• **Listed records**
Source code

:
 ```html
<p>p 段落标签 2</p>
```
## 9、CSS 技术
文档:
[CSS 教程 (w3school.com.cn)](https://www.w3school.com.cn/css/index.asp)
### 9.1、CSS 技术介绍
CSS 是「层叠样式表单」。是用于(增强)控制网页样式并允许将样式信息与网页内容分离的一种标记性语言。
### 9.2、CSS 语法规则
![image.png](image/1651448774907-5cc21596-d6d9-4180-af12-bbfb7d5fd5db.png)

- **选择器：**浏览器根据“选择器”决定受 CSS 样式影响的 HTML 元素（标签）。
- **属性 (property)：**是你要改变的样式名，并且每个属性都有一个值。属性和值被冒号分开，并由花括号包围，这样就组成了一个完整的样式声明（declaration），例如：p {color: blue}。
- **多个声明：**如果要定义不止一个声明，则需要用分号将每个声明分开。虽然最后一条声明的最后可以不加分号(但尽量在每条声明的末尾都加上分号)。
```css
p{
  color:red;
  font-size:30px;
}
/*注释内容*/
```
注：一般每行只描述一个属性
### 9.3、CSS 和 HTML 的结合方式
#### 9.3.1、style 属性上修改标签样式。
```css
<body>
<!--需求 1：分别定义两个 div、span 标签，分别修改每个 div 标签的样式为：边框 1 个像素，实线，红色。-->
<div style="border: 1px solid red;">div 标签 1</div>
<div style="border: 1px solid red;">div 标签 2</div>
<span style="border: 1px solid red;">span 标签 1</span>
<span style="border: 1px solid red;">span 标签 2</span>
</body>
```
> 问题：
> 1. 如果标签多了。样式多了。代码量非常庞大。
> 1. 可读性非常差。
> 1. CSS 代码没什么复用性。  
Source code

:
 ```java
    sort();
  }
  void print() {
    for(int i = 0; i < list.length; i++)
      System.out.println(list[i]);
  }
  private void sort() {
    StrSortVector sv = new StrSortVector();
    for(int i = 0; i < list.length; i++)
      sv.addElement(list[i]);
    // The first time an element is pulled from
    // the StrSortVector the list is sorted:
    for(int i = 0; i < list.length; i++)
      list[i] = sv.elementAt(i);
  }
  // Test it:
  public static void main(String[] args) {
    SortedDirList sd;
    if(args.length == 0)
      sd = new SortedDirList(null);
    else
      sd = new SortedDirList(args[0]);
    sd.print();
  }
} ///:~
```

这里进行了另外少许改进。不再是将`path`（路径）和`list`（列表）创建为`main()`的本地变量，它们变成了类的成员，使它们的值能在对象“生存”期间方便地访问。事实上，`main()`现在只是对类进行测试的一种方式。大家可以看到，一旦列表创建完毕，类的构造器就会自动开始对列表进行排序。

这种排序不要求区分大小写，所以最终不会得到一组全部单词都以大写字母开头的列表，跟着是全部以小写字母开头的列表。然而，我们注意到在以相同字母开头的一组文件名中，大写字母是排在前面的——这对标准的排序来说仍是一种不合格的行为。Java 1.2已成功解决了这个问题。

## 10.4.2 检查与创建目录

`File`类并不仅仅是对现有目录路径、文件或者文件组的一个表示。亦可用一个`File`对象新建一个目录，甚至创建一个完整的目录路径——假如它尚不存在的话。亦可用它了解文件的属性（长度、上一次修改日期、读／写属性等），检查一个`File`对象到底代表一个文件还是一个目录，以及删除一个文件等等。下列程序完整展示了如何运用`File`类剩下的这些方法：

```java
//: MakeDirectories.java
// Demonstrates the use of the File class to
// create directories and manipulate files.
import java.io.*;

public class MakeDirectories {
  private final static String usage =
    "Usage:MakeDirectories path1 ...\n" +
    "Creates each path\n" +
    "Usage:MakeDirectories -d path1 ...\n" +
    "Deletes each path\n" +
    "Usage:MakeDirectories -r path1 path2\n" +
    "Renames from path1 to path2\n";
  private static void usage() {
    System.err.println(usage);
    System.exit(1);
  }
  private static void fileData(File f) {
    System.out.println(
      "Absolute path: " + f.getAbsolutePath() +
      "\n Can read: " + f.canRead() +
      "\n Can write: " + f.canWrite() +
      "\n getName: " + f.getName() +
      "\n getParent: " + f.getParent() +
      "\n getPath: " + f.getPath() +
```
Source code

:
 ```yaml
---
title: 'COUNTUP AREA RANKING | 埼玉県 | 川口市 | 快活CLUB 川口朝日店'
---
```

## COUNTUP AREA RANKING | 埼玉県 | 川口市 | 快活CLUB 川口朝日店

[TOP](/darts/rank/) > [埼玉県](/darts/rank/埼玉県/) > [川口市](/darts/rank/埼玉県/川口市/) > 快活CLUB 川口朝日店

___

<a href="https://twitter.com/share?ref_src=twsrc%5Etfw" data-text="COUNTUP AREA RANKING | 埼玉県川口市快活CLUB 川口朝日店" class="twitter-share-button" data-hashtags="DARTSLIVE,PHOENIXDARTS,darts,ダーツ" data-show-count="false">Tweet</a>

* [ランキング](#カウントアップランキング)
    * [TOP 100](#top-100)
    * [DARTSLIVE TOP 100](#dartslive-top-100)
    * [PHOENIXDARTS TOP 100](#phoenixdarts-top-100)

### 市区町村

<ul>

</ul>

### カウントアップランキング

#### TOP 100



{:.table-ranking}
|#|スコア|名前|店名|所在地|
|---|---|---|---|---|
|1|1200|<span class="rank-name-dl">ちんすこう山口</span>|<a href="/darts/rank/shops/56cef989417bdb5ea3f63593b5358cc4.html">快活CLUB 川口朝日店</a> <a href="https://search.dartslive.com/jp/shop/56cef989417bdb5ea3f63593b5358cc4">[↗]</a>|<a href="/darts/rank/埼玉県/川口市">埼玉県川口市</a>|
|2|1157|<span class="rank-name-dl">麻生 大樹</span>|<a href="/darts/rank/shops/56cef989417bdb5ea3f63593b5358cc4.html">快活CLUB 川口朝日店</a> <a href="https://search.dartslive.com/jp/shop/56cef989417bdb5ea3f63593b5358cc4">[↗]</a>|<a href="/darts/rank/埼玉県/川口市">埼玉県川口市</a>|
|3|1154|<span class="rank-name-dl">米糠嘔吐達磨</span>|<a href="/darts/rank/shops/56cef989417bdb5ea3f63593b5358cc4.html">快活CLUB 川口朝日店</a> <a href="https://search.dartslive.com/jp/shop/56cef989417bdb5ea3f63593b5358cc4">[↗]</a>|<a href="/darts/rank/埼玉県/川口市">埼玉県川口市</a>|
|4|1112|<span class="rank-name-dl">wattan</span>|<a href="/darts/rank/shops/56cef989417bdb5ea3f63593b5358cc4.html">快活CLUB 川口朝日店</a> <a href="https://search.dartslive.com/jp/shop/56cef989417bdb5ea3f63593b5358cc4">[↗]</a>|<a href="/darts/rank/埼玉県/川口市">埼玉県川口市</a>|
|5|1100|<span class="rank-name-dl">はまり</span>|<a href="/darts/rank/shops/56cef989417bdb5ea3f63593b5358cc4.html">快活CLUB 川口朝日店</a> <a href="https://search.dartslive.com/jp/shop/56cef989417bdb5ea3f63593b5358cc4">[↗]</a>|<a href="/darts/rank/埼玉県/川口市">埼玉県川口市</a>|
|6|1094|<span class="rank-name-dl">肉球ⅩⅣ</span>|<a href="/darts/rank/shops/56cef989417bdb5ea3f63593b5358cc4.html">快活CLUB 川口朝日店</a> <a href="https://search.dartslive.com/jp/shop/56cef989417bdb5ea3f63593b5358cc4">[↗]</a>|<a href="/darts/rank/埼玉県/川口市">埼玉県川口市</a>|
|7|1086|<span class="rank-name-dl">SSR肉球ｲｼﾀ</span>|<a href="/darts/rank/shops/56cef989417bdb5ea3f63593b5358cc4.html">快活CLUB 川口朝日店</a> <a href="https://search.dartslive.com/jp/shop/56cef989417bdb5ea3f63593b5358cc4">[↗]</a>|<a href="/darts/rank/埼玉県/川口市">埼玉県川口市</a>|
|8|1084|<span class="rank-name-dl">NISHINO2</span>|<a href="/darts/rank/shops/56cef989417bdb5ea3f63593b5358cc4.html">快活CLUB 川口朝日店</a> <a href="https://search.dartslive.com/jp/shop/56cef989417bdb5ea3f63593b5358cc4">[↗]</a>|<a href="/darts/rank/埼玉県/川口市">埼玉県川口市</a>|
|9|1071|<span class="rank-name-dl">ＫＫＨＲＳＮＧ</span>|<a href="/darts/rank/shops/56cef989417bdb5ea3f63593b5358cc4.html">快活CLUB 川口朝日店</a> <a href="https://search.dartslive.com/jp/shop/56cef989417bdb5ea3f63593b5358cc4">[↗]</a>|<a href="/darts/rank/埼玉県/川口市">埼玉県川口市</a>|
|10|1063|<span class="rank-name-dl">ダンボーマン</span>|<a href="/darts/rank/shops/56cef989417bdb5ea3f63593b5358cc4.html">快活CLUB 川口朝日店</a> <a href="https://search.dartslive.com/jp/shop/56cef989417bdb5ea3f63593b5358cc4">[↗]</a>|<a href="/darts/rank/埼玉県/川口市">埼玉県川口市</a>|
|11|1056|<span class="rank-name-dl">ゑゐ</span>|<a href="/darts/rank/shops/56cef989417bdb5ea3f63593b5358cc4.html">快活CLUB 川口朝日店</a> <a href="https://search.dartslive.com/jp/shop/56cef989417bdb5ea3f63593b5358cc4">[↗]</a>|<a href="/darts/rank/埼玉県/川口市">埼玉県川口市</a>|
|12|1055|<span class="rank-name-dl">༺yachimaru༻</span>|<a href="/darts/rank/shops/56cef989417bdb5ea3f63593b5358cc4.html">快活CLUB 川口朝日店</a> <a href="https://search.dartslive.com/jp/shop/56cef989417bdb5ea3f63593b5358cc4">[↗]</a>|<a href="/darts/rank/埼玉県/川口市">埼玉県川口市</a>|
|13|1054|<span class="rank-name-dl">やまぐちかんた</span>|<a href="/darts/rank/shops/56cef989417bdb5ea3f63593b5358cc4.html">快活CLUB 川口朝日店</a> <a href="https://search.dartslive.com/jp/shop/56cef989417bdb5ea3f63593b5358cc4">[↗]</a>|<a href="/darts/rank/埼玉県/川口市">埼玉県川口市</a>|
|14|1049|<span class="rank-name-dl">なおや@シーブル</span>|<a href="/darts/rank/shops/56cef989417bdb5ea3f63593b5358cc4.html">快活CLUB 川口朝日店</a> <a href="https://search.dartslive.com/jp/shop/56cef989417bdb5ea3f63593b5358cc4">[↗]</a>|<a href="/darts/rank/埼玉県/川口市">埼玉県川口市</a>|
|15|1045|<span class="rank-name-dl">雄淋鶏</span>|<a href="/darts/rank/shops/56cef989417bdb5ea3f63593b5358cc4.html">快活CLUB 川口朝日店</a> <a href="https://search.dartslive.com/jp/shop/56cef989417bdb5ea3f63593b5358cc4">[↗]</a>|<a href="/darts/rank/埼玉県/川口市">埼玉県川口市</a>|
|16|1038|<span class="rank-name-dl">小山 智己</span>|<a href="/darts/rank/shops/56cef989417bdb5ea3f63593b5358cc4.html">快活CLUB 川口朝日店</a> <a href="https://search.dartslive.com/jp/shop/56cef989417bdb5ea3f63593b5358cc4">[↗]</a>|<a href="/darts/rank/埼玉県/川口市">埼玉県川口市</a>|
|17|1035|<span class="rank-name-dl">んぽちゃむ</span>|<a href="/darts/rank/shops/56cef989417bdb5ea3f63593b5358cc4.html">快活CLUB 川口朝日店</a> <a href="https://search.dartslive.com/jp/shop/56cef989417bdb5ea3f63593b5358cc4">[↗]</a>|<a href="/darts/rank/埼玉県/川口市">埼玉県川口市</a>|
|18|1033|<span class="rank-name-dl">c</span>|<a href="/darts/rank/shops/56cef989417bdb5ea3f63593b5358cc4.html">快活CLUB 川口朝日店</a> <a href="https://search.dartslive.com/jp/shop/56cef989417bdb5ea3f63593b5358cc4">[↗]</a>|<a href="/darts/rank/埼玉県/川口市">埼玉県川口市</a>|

• **Work item**
Find the lines above with the word "SortedDirList". Copy them out.

• **Reply**
    SortedDirList sd;
      sd = new SortedDirList(null);
      sd = new SortedDirList(args[0]);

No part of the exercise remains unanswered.